Елена изумленно извлекла из-под ножек тумбы пыльной бородой поросшую картонную разваливающуюся коробку из-под обуви. Ривка бережно отерла пыль собственным рукавом и взгромоздила коробку рядом с собой на кровать. Из ветхой внешней оболочки была извлечена довольно чистенькая, на удивление, коробочка поменьше – плоская, оклеенная розовой бумагой в цветочек.

– Ну вот, – Ривка распахнула крышечку – и почему-то отвернулась.

– Какая красавица! Это ваша мама в юности? – вертела Елена в руках фотографический портрет, во весь рост, невероятной яркости тончайшей девушки, с огромными глазами, и косой до пояса, перекинутой через плечо. – Ваша мама на вас похожа была немножко… – и мельком взглянув на Ривку, добавила: – Глазами…

– Нет, девочка. Это я.

– Не может быть… – сорвалось у Елены. – Какая красавица!

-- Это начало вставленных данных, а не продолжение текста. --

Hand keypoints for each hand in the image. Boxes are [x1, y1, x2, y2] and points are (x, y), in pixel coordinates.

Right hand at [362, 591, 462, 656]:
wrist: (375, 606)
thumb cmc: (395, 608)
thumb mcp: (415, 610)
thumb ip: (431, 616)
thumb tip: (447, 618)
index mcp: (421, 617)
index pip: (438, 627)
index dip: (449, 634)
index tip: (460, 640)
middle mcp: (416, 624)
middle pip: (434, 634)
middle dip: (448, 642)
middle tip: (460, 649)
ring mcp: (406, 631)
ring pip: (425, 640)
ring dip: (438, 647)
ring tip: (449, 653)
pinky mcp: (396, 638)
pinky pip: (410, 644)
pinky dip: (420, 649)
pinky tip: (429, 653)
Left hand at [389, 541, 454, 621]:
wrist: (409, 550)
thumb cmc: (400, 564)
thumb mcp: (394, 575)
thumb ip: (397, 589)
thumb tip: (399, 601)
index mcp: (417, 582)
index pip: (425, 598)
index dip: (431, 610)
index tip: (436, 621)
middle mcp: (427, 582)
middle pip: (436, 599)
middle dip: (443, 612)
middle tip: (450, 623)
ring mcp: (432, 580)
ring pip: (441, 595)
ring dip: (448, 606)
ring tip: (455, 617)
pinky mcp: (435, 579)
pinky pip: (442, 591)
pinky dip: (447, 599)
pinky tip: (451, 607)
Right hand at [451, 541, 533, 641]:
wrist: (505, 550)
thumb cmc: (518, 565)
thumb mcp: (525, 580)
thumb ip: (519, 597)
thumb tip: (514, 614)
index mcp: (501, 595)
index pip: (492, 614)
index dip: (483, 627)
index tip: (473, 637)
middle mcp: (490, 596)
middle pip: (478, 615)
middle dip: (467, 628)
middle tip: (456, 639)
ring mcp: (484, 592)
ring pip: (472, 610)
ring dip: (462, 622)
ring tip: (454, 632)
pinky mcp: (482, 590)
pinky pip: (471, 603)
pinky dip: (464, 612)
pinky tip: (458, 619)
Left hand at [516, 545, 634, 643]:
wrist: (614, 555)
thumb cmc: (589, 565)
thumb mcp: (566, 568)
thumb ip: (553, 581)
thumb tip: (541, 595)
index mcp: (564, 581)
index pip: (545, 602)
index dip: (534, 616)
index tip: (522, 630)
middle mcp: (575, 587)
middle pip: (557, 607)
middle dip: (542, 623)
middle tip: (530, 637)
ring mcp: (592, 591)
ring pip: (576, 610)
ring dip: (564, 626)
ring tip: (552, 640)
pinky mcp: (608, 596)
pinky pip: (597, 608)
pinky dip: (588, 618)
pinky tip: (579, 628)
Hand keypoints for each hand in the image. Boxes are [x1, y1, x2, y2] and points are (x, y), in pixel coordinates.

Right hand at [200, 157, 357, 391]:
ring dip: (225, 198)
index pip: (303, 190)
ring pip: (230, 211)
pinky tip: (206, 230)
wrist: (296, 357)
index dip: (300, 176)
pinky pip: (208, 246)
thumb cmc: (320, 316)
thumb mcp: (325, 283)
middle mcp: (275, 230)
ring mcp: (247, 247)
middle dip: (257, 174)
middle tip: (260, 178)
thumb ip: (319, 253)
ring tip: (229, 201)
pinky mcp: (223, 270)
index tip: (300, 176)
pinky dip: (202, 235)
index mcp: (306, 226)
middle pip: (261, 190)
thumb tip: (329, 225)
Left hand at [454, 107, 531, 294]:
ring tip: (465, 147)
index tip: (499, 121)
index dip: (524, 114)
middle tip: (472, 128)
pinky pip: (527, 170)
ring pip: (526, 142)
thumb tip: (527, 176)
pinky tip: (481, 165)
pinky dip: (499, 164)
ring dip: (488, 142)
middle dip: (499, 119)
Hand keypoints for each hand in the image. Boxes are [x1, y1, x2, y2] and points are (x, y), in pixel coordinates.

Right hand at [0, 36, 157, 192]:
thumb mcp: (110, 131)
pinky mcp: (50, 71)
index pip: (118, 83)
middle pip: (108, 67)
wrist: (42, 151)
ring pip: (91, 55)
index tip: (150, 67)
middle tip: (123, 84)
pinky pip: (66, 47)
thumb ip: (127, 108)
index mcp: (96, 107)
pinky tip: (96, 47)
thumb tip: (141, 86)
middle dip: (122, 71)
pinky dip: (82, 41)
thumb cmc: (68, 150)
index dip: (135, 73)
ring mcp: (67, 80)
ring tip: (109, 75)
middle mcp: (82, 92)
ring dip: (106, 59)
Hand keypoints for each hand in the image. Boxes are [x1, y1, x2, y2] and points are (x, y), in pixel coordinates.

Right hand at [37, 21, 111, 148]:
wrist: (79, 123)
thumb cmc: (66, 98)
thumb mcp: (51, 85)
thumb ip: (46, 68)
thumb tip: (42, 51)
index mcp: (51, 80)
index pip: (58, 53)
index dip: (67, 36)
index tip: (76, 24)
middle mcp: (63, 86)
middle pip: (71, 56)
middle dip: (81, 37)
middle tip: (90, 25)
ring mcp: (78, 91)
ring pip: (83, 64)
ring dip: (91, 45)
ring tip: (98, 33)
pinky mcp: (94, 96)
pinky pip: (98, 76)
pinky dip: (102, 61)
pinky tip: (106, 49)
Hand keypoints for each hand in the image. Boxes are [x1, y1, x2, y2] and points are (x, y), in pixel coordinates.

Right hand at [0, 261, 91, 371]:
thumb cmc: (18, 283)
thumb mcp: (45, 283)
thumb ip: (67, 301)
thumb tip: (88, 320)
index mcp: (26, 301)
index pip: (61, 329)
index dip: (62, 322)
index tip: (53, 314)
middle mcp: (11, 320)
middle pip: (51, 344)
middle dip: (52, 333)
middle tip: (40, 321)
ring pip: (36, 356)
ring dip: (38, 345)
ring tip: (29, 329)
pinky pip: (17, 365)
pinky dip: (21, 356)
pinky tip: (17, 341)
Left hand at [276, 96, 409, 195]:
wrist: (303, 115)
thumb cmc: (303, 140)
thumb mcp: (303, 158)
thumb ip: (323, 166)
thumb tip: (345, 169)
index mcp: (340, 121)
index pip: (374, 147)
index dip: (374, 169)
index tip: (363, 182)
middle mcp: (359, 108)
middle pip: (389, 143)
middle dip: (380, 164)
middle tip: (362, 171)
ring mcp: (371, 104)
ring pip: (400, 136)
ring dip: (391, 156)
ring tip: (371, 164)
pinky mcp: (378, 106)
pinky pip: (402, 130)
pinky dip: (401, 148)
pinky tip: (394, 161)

Ну, я в смысле имела в виду… – проклиная себя за бестактность, Елена давилась словами. – Вы и сейчас у меня самая красивая в мире!

– Да-да, конечно, – от души рассмеялась Ривка.

Елена, впрочем, подумала, что сказанное ею – чистейшая правда: попроси кто-нибудь ее в школе провести конкурс красоты – и Ривка взяла бы первый приз – потому что ее Елена всегда видела сердцем, как-то изнутри души – и поэтому ни грамма уродливого, ни в ее горбе, ни в отекшем лице, с обвисшими, как у раскормленного младенца, фиолетовыми щеками, ни в заплывших верхних веках – не было. А выхоленная школьная дива с подтянутым кожедублением лица – полковничиха Ленор Виссарионовна на шпильках была бы наоборот выгнана с конкурса поганой метлой, как уродина и ведьма – потому что именно такой, несмотря на свой шиньон и несмотря на все свои косметические ухищрения, – алгебраичка Ленор, из-за своей злобени, для Елены во внутренней картинке всегда и была.

Ривка, поначалу отводившая от коробки взор, словно боясь ослепнуть от какого-то горя, потихоньку повернула голову, и с напряжением ждала, пока Елена достанет следующую фотографию.

– Ну вот, а это они, мои родители.

Лица Ривкиных родителей показались Елене невероятно русскими – причем, как-то по-простонародному русскими: у него был нос картофелиной, и большой подбородок, и забавнейшая, чуть взлахмоченная деревенская шевелюра; мать красива была тоже как-то пронзительно по-русски, курносой большеглазой высокоскулой красотой – и только во взгляде обоих была как будто одна на двоих общая строгость и сосредоточенность. Он – в аккуратном костюме, она – в очень длинном, до пола, платье, с узкими рукавами, взрывающимися в фуфоны под плечом.